L'uomo cerca permanentemente di scoprire la complessità della vita per renderla più sicura e vivibile per lui, ma ci sono momenti dove si sente guidato, fortemente influenzato nel suo modo di pensare ed agire. Sono i momenti che danno una svolta al suo voler essere padrone della sua vita.

Ecce Homo, ti ho concesso la libertà di decidere, ma non di spadroneggiare a tuo piacimento.

La vita è troppo complessa per te, da permetterti di poter varcare il confine del tuo destino.

Il tuo destino è già stato scritto prima della tua venuta.
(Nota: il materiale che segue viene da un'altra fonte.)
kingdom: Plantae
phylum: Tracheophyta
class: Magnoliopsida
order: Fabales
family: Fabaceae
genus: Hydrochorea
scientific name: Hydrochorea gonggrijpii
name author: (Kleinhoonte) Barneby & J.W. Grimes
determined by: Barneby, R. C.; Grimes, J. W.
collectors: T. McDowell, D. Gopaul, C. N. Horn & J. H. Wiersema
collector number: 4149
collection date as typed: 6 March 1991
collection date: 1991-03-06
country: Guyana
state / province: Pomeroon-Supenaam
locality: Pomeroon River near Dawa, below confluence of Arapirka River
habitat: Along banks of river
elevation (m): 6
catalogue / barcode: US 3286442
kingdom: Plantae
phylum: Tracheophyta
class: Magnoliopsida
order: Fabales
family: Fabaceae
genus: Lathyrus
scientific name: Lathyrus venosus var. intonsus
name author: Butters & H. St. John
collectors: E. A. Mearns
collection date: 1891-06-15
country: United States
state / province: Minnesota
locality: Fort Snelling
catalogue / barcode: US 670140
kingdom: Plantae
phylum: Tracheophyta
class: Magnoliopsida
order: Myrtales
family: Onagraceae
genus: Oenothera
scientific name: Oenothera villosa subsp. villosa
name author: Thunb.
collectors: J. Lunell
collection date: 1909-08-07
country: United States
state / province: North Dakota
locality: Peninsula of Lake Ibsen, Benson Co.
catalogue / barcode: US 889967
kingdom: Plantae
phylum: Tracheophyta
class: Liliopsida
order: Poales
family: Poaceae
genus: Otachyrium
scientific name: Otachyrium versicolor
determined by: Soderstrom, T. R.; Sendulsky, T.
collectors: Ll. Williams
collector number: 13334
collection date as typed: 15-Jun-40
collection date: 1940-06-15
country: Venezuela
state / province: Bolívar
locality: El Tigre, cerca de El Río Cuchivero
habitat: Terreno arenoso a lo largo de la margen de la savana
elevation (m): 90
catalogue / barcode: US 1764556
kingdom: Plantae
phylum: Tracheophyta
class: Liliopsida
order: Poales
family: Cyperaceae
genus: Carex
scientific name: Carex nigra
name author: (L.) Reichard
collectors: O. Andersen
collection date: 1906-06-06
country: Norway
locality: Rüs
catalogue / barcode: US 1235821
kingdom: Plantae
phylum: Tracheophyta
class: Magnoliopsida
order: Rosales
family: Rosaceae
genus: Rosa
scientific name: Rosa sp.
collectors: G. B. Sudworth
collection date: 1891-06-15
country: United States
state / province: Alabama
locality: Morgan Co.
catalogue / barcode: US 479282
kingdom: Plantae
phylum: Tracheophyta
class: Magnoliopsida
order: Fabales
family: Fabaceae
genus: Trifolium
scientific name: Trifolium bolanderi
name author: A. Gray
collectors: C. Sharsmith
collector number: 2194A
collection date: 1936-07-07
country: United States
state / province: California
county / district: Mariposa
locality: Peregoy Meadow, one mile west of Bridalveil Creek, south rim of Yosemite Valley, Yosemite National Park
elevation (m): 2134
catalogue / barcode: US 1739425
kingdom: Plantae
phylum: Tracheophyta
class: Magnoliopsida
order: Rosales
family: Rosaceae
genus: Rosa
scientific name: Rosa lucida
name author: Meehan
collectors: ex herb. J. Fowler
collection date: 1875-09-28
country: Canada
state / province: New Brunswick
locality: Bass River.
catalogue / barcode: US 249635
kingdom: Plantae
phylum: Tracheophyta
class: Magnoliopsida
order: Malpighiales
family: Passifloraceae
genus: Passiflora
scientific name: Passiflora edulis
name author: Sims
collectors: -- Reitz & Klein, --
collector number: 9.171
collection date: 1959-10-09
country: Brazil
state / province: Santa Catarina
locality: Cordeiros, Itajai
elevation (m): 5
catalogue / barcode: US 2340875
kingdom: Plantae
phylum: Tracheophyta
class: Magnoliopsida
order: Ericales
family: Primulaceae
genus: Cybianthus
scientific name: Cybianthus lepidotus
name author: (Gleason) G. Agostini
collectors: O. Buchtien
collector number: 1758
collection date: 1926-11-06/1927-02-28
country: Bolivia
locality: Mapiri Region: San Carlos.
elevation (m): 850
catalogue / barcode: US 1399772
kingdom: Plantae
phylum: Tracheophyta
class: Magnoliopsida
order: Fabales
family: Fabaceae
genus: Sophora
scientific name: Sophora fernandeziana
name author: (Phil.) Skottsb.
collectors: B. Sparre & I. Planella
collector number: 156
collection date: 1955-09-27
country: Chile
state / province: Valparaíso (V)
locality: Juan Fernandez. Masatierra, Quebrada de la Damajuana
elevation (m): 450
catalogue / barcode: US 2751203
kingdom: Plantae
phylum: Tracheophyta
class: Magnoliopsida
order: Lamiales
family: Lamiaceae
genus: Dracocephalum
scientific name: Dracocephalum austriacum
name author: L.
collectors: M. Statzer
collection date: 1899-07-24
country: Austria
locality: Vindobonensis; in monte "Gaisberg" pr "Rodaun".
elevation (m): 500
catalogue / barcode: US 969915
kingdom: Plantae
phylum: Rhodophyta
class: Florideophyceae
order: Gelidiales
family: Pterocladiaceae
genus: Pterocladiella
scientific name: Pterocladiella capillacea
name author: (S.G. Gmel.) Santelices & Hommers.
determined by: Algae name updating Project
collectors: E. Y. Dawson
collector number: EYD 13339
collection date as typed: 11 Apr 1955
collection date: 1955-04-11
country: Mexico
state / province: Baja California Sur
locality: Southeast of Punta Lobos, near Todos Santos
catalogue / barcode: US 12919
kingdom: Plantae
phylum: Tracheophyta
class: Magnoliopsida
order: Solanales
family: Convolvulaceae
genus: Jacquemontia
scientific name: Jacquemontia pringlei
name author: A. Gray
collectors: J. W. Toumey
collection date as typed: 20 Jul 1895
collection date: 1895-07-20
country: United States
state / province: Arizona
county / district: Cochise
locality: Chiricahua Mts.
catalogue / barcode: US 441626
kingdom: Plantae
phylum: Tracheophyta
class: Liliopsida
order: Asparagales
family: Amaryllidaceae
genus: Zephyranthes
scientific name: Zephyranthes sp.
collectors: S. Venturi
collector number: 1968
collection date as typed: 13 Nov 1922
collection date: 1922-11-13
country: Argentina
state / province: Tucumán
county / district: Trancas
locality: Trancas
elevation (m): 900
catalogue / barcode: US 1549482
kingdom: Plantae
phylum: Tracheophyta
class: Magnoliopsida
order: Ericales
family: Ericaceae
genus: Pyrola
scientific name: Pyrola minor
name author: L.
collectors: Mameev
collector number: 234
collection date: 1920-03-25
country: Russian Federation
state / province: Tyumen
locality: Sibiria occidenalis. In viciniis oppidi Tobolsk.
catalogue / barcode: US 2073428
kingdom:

Goditi i momenti di libera decisione, ma non scordarti che hai dei compiti fondamentali da realizzare.

È uguale come tu lo vuoi chiamare: destino, sorte, fato, certo è, che hai un Dio sopra di te, il Dio della sapienza che tutto crea e regola, anche per te quando tu lo riconoscessi ed ossequiassi.

È dunque il fato a definire il destino dell'uomo? È lui a marcare il limite della sua libertà di pensiero ed azione?

Mi viene, qui, da pensare che esista un ordine superiore per portare a termine un programma universale, nel quale l'uomo ricopra sì un ruolo particolare secondo il suo grado di sviluppo, ma non più qualora egli non rispettasse i limiti concessigli.

L'uomo è quindi padrone e schiavo della sua esistenza, per cui uscirne gli diventa quasi impossibile. Ma si può replicare: fino a quando?